Reproduce word for word the lines from the one containing "family: Vespidae" through the one containing "scientific name: Melanocoryphus albomaculatus", including both of those lines.

[Collection entries]

***

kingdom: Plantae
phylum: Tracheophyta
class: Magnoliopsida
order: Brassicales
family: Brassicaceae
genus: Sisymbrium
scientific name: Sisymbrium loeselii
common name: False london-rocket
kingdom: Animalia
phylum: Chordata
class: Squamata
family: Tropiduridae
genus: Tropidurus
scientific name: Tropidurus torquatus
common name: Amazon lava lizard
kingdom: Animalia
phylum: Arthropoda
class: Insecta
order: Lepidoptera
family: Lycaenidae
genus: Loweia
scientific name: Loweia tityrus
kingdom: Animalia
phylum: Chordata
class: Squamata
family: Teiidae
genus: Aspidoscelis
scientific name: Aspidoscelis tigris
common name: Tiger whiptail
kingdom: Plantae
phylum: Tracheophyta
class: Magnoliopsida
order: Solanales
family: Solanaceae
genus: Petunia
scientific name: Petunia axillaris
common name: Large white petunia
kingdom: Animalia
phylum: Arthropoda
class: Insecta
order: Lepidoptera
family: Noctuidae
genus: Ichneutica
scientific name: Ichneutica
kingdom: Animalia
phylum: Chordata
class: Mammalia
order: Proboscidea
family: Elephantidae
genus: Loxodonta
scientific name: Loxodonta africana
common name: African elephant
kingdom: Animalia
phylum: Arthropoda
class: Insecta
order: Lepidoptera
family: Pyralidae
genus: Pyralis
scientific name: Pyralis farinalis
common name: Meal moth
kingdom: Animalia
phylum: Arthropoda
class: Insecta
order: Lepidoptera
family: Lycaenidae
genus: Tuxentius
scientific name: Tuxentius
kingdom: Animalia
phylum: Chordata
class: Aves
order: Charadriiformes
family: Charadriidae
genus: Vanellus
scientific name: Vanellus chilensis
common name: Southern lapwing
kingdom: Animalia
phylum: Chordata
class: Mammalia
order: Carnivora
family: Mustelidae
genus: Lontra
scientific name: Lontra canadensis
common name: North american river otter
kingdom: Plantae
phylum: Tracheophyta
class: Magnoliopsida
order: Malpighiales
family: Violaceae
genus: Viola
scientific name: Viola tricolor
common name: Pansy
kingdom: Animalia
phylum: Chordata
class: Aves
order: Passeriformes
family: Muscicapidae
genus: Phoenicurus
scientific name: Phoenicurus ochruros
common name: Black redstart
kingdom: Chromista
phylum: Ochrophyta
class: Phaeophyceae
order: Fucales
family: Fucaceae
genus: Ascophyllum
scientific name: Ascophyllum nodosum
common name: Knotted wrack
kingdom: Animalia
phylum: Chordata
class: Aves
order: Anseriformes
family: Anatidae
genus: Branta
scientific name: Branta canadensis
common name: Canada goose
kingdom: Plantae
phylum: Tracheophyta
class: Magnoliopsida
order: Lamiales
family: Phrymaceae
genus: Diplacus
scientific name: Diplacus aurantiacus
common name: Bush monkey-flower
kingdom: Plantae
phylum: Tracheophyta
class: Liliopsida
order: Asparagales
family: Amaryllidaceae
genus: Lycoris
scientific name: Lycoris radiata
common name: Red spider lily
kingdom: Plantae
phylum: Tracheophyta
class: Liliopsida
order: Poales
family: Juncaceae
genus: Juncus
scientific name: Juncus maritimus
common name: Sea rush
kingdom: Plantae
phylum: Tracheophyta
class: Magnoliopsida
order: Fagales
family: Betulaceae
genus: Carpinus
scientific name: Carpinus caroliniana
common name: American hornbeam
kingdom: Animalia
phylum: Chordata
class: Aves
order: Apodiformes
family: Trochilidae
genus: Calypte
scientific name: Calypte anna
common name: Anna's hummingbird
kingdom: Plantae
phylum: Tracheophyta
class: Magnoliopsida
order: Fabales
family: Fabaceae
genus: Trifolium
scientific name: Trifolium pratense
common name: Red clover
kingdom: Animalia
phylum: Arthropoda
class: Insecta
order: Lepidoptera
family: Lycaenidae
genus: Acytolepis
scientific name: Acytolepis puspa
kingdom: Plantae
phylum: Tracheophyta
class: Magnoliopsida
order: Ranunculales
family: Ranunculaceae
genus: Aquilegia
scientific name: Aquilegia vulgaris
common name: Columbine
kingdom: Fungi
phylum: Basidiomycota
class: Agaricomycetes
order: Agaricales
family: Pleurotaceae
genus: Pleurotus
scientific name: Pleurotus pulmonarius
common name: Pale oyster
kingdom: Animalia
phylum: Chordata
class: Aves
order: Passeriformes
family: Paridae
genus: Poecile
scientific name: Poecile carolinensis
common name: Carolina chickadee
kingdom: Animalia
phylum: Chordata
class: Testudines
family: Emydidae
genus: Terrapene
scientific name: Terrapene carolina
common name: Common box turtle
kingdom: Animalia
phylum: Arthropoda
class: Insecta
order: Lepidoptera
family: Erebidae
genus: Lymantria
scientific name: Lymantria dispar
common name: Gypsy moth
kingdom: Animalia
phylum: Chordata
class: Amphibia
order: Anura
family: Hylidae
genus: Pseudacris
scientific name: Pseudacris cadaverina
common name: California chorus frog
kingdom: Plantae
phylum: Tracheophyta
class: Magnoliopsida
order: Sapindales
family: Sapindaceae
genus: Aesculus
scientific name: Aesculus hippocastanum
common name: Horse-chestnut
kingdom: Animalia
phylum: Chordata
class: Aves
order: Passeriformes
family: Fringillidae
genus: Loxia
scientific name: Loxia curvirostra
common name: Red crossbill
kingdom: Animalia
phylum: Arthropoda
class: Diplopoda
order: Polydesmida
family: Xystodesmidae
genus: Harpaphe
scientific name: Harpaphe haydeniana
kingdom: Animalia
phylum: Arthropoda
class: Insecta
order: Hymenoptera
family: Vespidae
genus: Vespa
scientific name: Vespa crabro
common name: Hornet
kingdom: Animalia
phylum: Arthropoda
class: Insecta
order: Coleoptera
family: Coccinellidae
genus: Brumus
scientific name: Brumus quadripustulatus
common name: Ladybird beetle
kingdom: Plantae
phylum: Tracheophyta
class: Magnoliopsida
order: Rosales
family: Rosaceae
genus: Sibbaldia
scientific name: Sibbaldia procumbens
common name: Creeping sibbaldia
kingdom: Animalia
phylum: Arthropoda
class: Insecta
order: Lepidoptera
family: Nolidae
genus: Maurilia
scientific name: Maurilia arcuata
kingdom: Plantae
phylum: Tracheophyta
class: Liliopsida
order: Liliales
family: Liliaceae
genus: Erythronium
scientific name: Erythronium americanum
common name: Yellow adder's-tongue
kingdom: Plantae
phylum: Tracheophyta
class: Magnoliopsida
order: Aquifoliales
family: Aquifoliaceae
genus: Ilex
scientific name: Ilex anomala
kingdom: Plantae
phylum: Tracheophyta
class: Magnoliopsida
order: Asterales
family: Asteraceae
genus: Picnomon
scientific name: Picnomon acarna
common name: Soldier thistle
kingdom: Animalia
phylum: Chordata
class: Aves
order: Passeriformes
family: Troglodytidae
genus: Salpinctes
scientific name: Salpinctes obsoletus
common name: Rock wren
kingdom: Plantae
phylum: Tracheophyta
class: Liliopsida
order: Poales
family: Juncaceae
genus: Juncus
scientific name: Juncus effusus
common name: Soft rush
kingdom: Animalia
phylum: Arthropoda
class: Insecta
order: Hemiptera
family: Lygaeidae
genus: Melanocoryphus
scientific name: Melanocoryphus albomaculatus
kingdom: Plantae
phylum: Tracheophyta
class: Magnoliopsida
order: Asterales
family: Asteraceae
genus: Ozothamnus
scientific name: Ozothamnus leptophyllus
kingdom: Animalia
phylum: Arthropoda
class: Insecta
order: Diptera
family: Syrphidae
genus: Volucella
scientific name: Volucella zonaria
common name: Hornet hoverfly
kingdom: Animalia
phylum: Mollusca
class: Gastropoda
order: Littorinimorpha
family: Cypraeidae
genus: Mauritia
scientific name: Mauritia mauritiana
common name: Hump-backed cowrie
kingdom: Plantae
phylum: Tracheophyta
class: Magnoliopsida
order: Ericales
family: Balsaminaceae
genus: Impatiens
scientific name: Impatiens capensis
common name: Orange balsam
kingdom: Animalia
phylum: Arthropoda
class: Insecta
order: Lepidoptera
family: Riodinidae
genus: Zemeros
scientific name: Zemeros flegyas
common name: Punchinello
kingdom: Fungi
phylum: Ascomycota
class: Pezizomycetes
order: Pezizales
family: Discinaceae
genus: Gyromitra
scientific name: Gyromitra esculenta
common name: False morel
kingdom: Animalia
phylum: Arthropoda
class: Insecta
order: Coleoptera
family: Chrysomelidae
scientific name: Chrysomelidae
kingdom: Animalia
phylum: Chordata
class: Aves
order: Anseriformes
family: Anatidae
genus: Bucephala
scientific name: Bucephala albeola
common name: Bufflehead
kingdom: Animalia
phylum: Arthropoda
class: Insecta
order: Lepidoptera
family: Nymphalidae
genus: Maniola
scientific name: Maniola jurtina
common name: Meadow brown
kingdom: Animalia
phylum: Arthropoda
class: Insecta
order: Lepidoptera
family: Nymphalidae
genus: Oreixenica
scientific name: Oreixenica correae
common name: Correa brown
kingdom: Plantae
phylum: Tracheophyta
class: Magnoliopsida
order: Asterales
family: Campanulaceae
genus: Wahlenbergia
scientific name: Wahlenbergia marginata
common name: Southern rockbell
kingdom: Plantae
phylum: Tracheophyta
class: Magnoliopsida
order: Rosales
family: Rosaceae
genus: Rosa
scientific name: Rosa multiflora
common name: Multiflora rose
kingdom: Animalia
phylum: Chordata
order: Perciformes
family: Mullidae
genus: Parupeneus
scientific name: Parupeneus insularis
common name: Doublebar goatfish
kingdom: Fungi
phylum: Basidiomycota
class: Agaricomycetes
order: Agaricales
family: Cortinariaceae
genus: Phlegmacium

***

** Exercise solution **
family: Vespidae
genus: Vespa
scientific name: Vespa crabro
common name: Hornet
kingdom: Animalia
phylum: Arthropoda
class: Insecta
order: Coleoptera
family: Coccinellidae
genus: Brumus
scientific name: Brumus quadripustulatus
common name: Ladybird beetle
kingdom: Plantae
phylum: Tracheophyta
class: Magnoliopsida
order: Rosales
family: Rosaceae
genus: Sibbaldia
scientific name: Sibbaldia procumbens
common name: Creeping sibbaldia
kingdom: Animalia
phylum: Arthropoda
class: Insecta
order: Lepidoptera
family: Nolidae
genus: Maurilia
scientific name: Maurilia arcuata
kingdom: Plantae
phylum: Tracheophyta
class: Liliopsida
order: Liliales
family: Liliaceae
genus: Erythronium
scientific name: Erythronium americanum
common name: Yellow adder's-tongue
kingdom: Plantae
phylum: Tracheophyta
class: Magnoliopsida
order: Aquifoliales
family: Aquifoliaceae
genus: Ilex
scientific name: Ilex anomala
kingdom: Plantae
phylum: Tracheophyta
class: Magnoliopsida
order: Asterales
family: Asteraceae
genus: Picnomon
scientific name: Picnomon acarna
common name: Soldier thistle
kingdom: Animalia
phylum: Chordata
class: Aves
order: Passeriformes
family: Troglodytidae
genus: Salpinctes
scientific name: Salpinctes obsoletus
common name: Rock wren
kingdom: Plantae
phylum: Tracheophyta
class: Liliopsida
order: Poales
family: Juncaceae
genus: Juncus
scientific name: Juncus effusus
common name: Soft rush
kingdom: Animalia
phylum: Arthropoda
class: Insecta
order: Hemiptera
family: Lygaeidae
genus: Melanocoryphus
scientific name: Melanocoryphus albomaculatus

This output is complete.